Did you know characters don't always fit into chars? Did you know String::length()
does not always return the number of letters of the String
? Did you know you can't reliably read a text using a ByteArrayInputStreamReader
? Did you know many characters have more than one Unicode encoding?
The latter you should know, at least if you're concerned about writing a secure web application. Hackers sometimes hide their malicious code by using ambiguous UTF-8 encodings. If the request is interpreted correctly, it simply contains an odd character. But if your application interprets the request as simple ASCII code, it contains executable Javascript code. The "<" sign can be hidden as a modifier to a unicode character, so a (careless?) firewall doesn't recognize it as the start of malicious code.
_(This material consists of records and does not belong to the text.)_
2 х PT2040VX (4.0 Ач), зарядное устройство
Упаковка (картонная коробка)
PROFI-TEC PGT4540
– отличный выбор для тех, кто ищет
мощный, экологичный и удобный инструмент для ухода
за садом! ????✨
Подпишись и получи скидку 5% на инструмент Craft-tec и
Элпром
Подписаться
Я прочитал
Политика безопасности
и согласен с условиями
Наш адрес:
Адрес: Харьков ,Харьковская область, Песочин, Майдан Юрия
Before leading you to McDowells great "guide to character encoding", I'd like to show a couple of interesting characters to you:
- The letter A is encoded in UTF-8 as 0x41. That's simply good old 7-bit ASCII code.
- The french letter é (as in écouter) is part of many 8-bit extensions of ASCII. In UTF-8 it's encoded as C3 A9.
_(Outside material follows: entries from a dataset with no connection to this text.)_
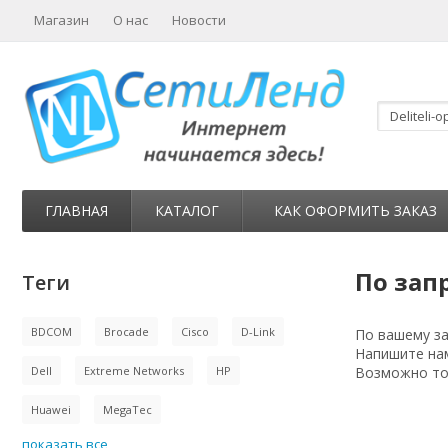
Магазин
О нас
Новости
ГЛАВНАЯ
КАТАЛОГ
КАК ОФОРМИТЬ ЗАКАЗ
По запр
Теги
BDCOM
Brocade
Cisco
D-Link
По вашему за
Напишите нам
Dell
Extreme Networks
HP
Возможно тов
Huawei
MegaTec
показать все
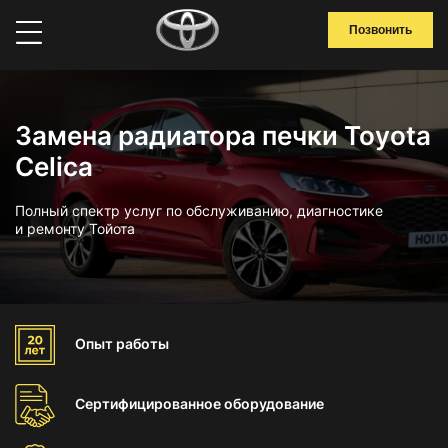
Позвонить
Замена радиатора печки Toyota
Celica
Полный спектр услуг по обслуживанию, диагностике
и ремонту Тойота
Опыт
работы
Сертифицированное
оборудование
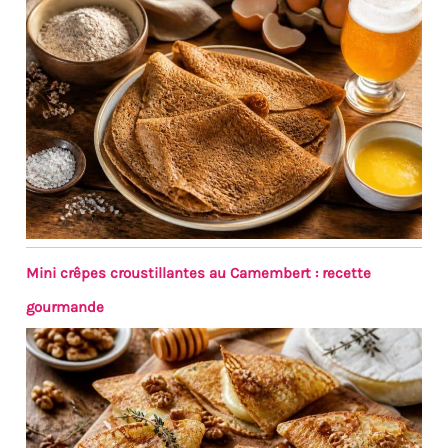
Mini crêpes croustillantes au Camembert : recette
gourmande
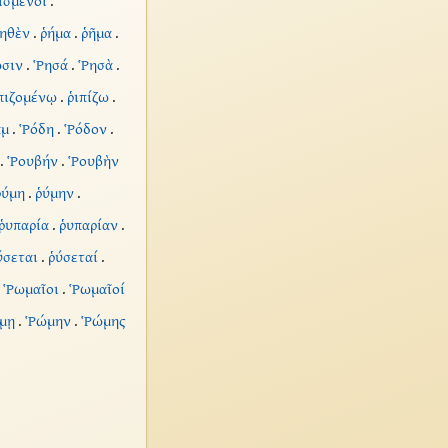
ισμένοι
.
ηθὲν
.
ῥήμα
.
ῥῆμα
.
σιν
.
Ῥησά
.
Ῥησὰ
.
πιζομένῳ
.
ῥιπίζω
.
ὰμ
.
Ῥόδη
.
Ῥόδον
.
.
Ῥουβήν
.
Ῥουβὴν
ῥύμη
.
ῥύμην
.
ῥυπαρία
.
ῥυπαρίαν
.
ύσεται
.
ῥύσεταί
.
.
Ῥωμαῖοι
.
Ῥωμαῖοί
μῃ
.
Ῥώμην
.
Ῥώμης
- However, it also can be constructed as a combination of "e" and the accent "´". That amounts to 0x65CC81 in Unicode. That's the first example of the three byte representation of a character.
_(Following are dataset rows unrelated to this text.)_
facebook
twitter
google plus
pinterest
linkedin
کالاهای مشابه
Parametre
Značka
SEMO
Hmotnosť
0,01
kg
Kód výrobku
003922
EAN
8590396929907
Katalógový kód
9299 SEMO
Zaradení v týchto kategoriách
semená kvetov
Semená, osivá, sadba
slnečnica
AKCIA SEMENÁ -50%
- Characters can become as complicated as क्तु. That's a 12 byte encoding in UTF-8: E0A495 E0A58D E0A4A4 E0A581. As far as I can tell, that's a base character followed by three modifiers.
The last character doesn't fit into a Java char
, and "क्तु".length()
yields 4 - albeit it's considered a single Devenagari letter.
There's a lot more information on Java character encoding on McDowells "exhausting, but not exhaustive" article Java: a rough guide to character encoding.